Они поставили вазочки на стол, стали есть мороженое и уже говорили о чем-то другом, забыв про нас. Девушка с ними была очень красивая, так она мне запомнилась.

Доев мороженое, мы пошли домой, по пути обсуждая планы возможной мести этому парню. Всё сводились к тому, что надо было его поймать с нашей дворовой кодлой и хорошенько отметелить, даже если он будет с тем самым своим другом. И когда мы будем его метелить, то обязательно будем петь «Мадам Попугай», а если вдруг с ним будет та самая девушка, то, отметелив его, мы ей скажем:

— Зря вы смеялись в тот вечер над нами. И эти парни недостойны вас!

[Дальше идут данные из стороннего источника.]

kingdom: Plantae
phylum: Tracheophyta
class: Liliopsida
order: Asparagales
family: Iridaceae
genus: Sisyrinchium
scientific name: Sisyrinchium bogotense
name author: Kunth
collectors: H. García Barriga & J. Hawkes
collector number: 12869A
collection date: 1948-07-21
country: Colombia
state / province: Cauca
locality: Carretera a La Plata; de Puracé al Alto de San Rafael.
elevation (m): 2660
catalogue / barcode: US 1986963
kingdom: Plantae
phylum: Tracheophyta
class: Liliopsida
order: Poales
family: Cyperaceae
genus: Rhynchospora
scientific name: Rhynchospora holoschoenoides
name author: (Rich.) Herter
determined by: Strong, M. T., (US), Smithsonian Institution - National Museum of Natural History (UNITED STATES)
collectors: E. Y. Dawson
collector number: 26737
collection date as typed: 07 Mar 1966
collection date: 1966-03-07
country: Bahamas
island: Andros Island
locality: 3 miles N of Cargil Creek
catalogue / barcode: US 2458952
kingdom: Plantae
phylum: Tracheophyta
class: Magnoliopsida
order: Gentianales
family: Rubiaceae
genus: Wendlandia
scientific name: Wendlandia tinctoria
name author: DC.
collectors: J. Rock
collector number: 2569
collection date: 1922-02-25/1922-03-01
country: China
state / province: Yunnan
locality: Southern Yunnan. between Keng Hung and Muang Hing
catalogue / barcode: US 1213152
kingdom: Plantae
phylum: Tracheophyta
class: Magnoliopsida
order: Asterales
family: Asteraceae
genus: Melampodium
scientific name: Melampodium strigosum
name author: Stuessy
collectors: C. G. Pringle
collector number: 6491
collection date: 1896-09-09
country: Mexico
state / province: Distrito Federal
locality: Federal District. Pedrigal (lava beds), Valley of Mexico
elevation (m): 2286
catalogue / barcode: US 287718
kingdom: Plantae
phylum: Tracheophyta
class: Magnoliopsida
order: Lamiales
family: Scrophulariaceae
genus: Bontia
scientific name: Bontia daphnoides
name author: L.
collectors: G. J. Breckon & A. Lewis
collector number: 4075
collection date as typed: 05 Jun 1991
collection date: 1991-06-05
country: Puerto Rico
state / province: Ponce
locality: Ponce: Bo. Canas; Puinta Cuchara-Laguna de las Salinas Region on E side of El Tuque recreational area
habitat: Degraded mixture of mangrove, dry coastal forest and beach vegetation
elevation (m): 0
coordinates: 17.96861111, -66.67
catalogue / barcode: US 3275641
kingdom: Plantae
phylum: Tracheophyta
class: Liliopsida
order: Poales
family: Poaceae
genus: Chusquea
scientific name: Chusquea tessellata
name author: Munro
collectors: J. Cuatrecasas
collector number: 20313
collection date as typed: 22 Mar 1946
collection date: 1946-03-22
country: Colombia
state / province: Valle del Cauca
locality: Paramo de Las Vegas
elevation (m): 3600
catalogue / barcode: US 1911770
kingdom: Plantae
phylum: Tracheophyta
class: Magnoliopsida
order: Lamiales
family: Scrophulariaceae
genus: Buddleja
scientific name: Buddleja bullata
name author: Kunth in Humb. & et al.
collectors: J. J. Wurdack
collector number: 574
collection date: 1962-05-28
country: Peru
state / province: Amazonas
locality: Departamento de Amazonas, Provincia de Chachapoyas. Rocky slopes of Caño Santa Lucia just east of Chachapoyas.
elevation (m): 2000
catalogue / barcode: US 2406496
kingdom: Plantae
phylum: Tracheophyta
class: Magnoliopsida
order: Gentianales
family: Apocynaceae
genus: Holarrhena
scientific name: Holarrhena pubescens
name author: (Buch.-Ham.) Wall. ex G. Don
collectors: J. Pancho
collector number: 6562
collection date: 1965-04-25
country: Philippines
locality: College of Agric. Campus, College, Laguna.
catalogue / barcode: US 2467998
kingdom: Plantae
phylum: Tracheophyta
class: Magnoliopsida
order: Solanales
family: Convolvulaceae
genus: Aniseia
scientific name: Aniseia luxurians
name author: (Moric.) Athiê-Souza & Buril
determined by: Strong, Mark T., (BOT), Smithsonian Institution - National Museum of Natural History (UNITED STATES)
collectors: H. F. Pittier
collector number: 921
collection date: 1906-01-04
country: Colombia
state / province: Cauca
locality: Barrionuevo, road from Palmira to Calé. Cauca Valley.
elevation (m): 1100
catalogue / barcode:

И после этого мы должны были гордо уйти.

План был хорош, и мы даже несколько вечеров подряд с пацанами со двора ходили на Приморский бульвар, крутились возле того самого кафе-мороженого, но парня так и не встретили.

Шли годы, но эта история какой-то занозой застряла в моем сознании и каждый раз, когда где-нибудь, а чаще в бакинском ресторане, я слышал «Мадам Попугай», я тут же вспоминал игривое лицо этого парня, когда он пел эту песню, его змеиное шипение и тот позор, которые испытали мы с Юркой, покидая столик под смешливыми взглядами его друга и той девушки-красавицы.